A prototype flexible tablet with edges that can be bent to switch between pages is expected to be shown at the International CES this week.
The PaperTab has a flexible 10.7-inch grayscale screen and is being pitched as a future alternative to heavier tablets with glass screens. The tablet with a flexible substrate is being developed by Intel, Plastic Logic and Queens University in Canada.
This kind of tablet could be commercially available within three to five years, said Roel Vertegaal, professor of human-computer interaction at Queen's University's School of Computing, in an email.
Current prototypes have grayscale screens, but flexible tablets with color displays are also in the works, Vertegaal said.
"In the current prototype the displays are powered through a tether to create the thinnest possible sensation. We have versions that are fully self-contained, including flexible batteries," Vertegaal said, adding that now the technology has to be commercialized.
The tablet is powered by an Intel Core i5 processor based on the Sandy Bridge architecture. Vertegaal said there are versions of the tablet with semiconductors built inside the flexible substrate.
The flexible tablet has a new usage model in which each application runs on a separate PaperTab, much like a paper tablet. A list of applications is shown on one PaperTab, and clicking an icon loads an app on another PaperTab. PaperTabs can also be linked together to show widescreen images.
Users can have different PaperTabs running multiple applications, but the tablets can also interact with each other. For example, one PaperTab can show an email inbox, and a new email can be started on a separate tablet by tapping two PaperTabs together.

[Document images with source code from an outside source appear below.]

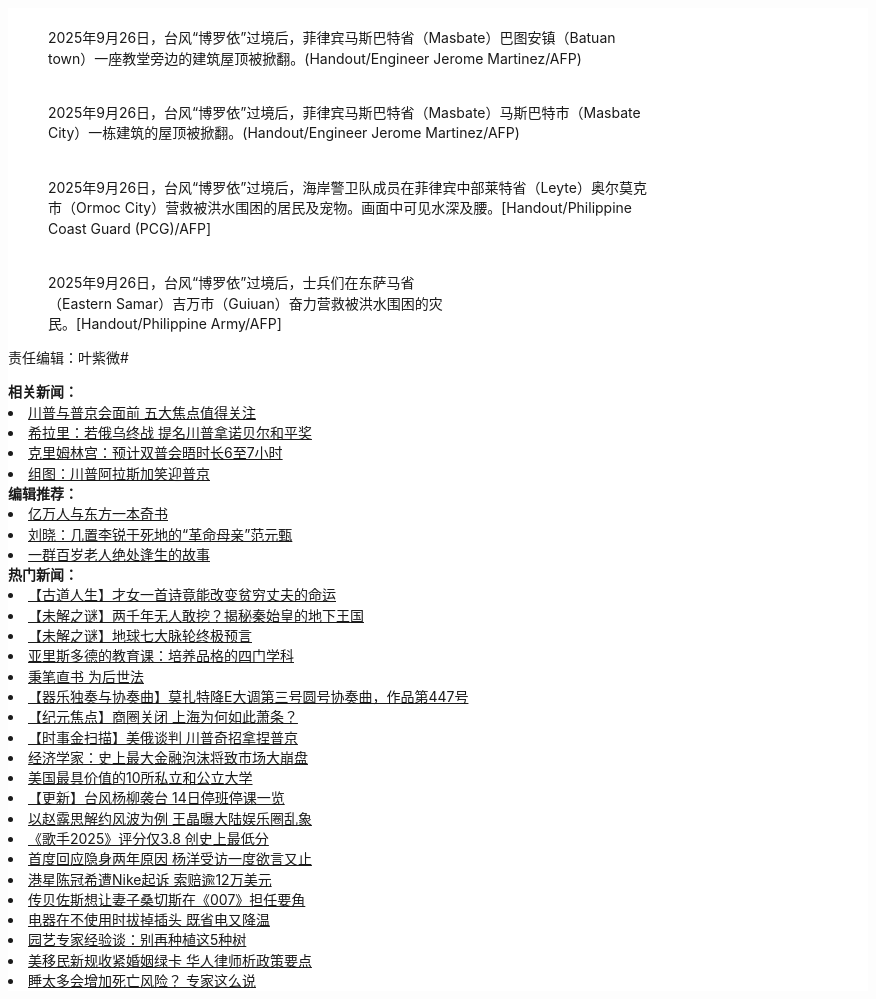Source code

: <figure id="attachment_14603751" aria-describedby="caption-attachment-14603751" style="width: 599px" class="wp-caption aligncenter"><a target="_blank" href="https://i.epochtimes.com/assets/uploads/2025/09/id14603751-AFP__20250926__76TV7NT__v4__HighRes__PhilippinesWeatherTyphoon.jpg"><img decoding="async" class=" wp-image-14603751" src="https://i.epochtimes.com/assets/uploads/2025/09/id14603751-AFP__20250926__76TV7NT__v4__HighRes__PhilippinesWeatherTyphoon.jpg" alt="" width="599" b="326" /></a><figcaption id="caption-attachment-14603751" class="wp-caption-text">2025年9月26日，台风“博罗依”过境后，菲律宾马斯巴特省（Masbate）巴图安镇（Batuan town）一座教堂旁边的建筑屋顶被掀翻。(Handout/Engineer Jerome Martinez/AFP)</figcaption></figure>
<figure id="attachment_14603753" aria-describedby="caption-attachment-14603753" style="width: 601px" class="wp-caption aligncenter"><a target="_blank" href="https://i.epochtimes.com/assets/uploads/2025/09/id14603753-AFP__20250926__76TX366__v4__HighRes__PhilippinesWeatherTyphoon.jpg"><img decoding="async" class=" wp-image-14603753" src="https://i.epochtimes.com/assets/uploads/2025/09/id14603753-AFP__20250926__76TX366__v4__HighRes__PhilippinesWeatherTyphoon.jpg" alt="" width="601" b="338" /></a><figcaption id="caption-attachment-14603753" class="wp-caption-text">2025年9月26日，台风“博罗依”过境后，菲律宾马斯巴特省（Masbate）马斯巴特市（Masbate City）一栋建筑的屋顶被掀翻。(Handout/Engineer Jerome Martinez/AFP)</figcaption></figure>
<p><figure id="attachment_14603752" aria-describedby="caption-attachment-14603752" style="width: 600px" class="wp-caption aligncenter"><a target="_blank" href="https://i.epochtimes.com/assets/uploads/2025/09/id14603752-AFP__20250926__76TV7WG__v1__HighRes__PhilippinesWeatherTyphoon.jpg"><img decoding="async" class=" wp-image-14603752" src="https://i.epochtimes.com/assets/uploads/2025/09/id14603752-AFP__20250926__76TV7WG__v1__HighRes__PhilippinesWeatherTyphoon.jpg" alt="" width="600" b="400" /></a><figcaption id="caption-attachment-14603752" class="wp-caption-text">2025年9月26日，台风“博罗依”过境后，海岸警卫队成员在菲律宾中部莱特省（Leyte）奥尔莫克市（Ormoc City）营救被洪水围困的居民及宠物。画面中可见水深及腰。[Handout/Philippine Coast Guard (PCG)/AFP]</figcaption></figure><figure id="attachment_14603757" aria-describedby="caption-attachment-14603757" style="width: 400px" class="wp-caption aligncenter"><a target="_blank" href="https://i.epochtimes.com/assets/uploads/2025/09/id14603757-AFP__20250926__76U74DX__v1__MidRes__PhilippinesWeatherTyphoon.jpg"><img decoding="async" class=" wp-image-14603757" src="https://i.epochtimes.com/assets/uploads/2025/09/id14603757-AFP__20250926__76U74DX__v1__MidRes__PhilippinesWeatherTyphoon.jpg" alt="" width="400" b="533" /></a><figcaption id="caption-attachment-14603757" class="wp-caption-text">2025年9月26日，台风“博罗依”过境后，士兵们在东萨马省（Eastern Samar）吉万市（Guiuan）奋力营救被洪水围困的灾民。[Handout/Philippine Army/AFP]</figcaption></figure>责任编辑：叶紫微#</p>
<strong>相关新闻：</strong>
<li><a href="https://github.com/1992513/djy/blob/master/gb/25/8/15/n14574025.md#1">川普与普京会面前 五大焦点值得关注</a></li>
<li><a href="https://github.com/1992513/djy/blob/master/gb/25/8/15/n14574382.md#1">希拉里：若俄乌终战 提名川普拿诺贝尔和平奖</a></li>
<li><a href="https://github.com/1992513/djy/blob/master/gb/25/8/15/n14574415.md#1">克里姆林宫：预计双普会晤时长6至7小时</a></li>
<li><a href="https://github.com/1992513/djy/blob/master/gb/25/8/15/n14574571.md#1">组图：川普阿拉斯加笑迎普京</a></li>
<strong>编辑推荐：</strong>
<li><a href="https://github.com/1992513/djy/blob/master/gb/17/5/26/n9191512.md?dfh#1" target="_blank">亿万人与东方一本奇书</a></li><li><a href="https://github.com/1992513/djy/blob/master/gb/17/11/4/n9806020.md#1" target="_blank">刘晓：几置李锐于死地的“革命母亲”范元甄</a></li><li><a href="https://github.com/1992513/djy/blob/master/gb/18/11/9/n10841367.md#1" target="_blank">一群百岁老人绝处逢生的故事</a></li>
<strong>热门新闻：</strong>
<li><a href="https://github.com/1992513/djy/blob/master/gb/25/7/31/n14564212.md#1">【古道人生】才女一首诗竟能改变贫穷丈夫的命运</a></li>
<li><a href="https://github.com/1992513/djy/blob/master/gb/25/8/13/n14573085.md#1">【未解之谜】两千年无人敢挖？揭秘秦始皇的地下王国</a></li>
<li><a href="https://github.com/1992513/djy/blob/master/gb/25/8/9/n14570620.md#1">【未解之谜】地球七大脉轮终极预言</a></li>
<li><a href="https://github.com/1992513/djy/blob/master/gb/25/8/7/n14569067.md#1">亚里斯多德的教育课：培养品格的四门学科</a></li>
<li><a href="https://github.com/1992513/djy/blob/master/gb/15/12/4/n4588708.md#1">秉笔直书 为后世法</a></li>
<li><a href="https://github.com/1992513/djy/blob/master/gb/22/4/4/n13695331.md#1">【器乐独奏与协奏曲】莫扎特降E大调第三号圆号协奏曲，作品第447号</a></li>
<li><a href="https://github.com/1992513/djy/blob/master/gb/25/8/14/n14573708.md#1">【纪元焦点】商圈关闭 上海为何如此萧条？</a></li>
<li><a href="https://github.com/1992513/djy/blob/master/gb/25/8/15/n14573945.md#1">【时事金扫描】美俄谈判 川普奇招拿捏普京</a></li>
<li><a href="https://github.com/1992513/djy/blob/master/gb/25/8/12/n14572340.md#1">经济学家：史上最大金融泡沫将致市场大崩盘</a></li>
<li><a href="https://github.com/1992513/djy/blob/master/gb/25/8/12/n14572367.md#1">美国最具价值的10所私立和公立大学</a></li>
<li><a href="https://github.com/1992513/djy/blob/master/gb/25/8/13/n14572804.md#1">【更新】台风杨柳袭台 14日停班停课一览</a></li>
<li><a href="https://github.com/1992513/djy/blob/master/gb/25/8/12/n14572427.md#1">以赵露思解约风波为例 王晶曝大陆娱乐圈乱象</a></li>
<li><a href="https://github.com/1992513/djy/blob/master/gb/25/8/13/n14573139.md#1">《歌手2025》评分仅3.8 创史上最低分</a></li>
<li><a href="https://github.com/1992513/djy/blob/master/gb/25/8/13/n14573082.md#1">首度回应隐身两年原因 杨洋受访一度欲言又止</a></li>
<li><a href="https://github.com/1992513/djy/blob/master/gb/25/8/12/n14572439.md#1">港星陈冠希遭Nike起诉 索赔逾12万美元</a></li>
<li><a href="https://github.com/1992513/djy/blob/master/gb/25/8/14/n14573446.md#1">传贝佐斯想让妻子桑切斯在《007》担任要角</a></li>
<li><a href="https://github.com/1992513/djy/blob/master/gb/25/8/12/n14572017.md#1">电器在不使用时拔掉插头 既省电又降温</a></li>
<li><a href="https://github.com/1992513/djy/blob/master/gb/25/8/13/n14572631.md#1">园艺专家经验谈：别再种植这5种树</a></li>
<li><a href="https://github.com/1992513/djy/blob/master/gb/25/8/13/n14572608.md#1">美移民新规收紧婚姻绿卡 华人律师析政策要点</a></li>
<li><a href="https://github.com/1992513/djy/blob/master/gb/25/8/14/n14573410.md#1">睡太多会增加死亡风险？ 专家这么说</a></li>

A soft keyboard can also be used for input on a PaperTab, according to a YouTube video demonstrating the technology.
In e-book mode, the flexible display can be bent on the left or the right to switch between pages.
Plastic Logic is based in the U.K., and develops technology for flexible e-ink substrates with semiconductors. The Human Media Lab (HML) at Queen's University has also developed a prototype flexible smartphone called PaperPhone, which operates like a regular smartphone.